散歩道<1305b>

                              NHK大林宣彦監督の最後の講演

 アメリカのテレビ番組であったタイトル”最後の講演”であった最後の講演を日本ではNHKで、大林宣彦監督さんがされた、多くの学生の前での講義である、終って、学生の質問に答えられるという構成になっていた。監督の話では、
 監督は映画全盛期の日本映画界で名を成した多くの大監督
(黒沢明、溝口健二、小津安二郎、市川崑等)から色々な事(技術的なこと、自然や演じる場所の間取りや背景の在り方、演じる出演者に対する配慮や要求等を教えられた)、各監督には優しさ、厳しさ、人柄の差はあったが、映画に取り組み姿勢の厳しさや意気込みはどの監督からも共通に感じられた。

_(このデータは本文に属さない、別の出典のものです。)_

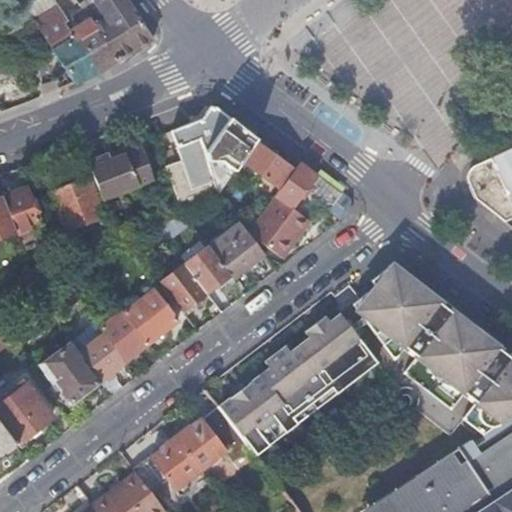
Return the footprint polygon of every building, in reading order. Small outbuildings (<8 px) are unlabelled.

 自分がある監督に、何の目的で映画を、作られているのですかと質問したことがあります。その答えは、世界の人々が幸せで、世界が平和になるために作っていると言われた。ジャーナリズムはすぐ忘れ去られる、その為には映画には継続して作る必要があります。映画には存続が必要なのです。それがメイク・フィソロフィ(哲学・哲理)なのです。
 講義が終わり、監督は映画を、何の為に作っているのですかという皆からの質問に答えて、この考え(上記記述)には私も全く同感であります。私も世界の人々が見てくれて、平和が来るためそれが役立てばいいと願っています。映画には未来をつくる力があります、若い皆様にはそれを期待しているという事を伝えたかったのです、と。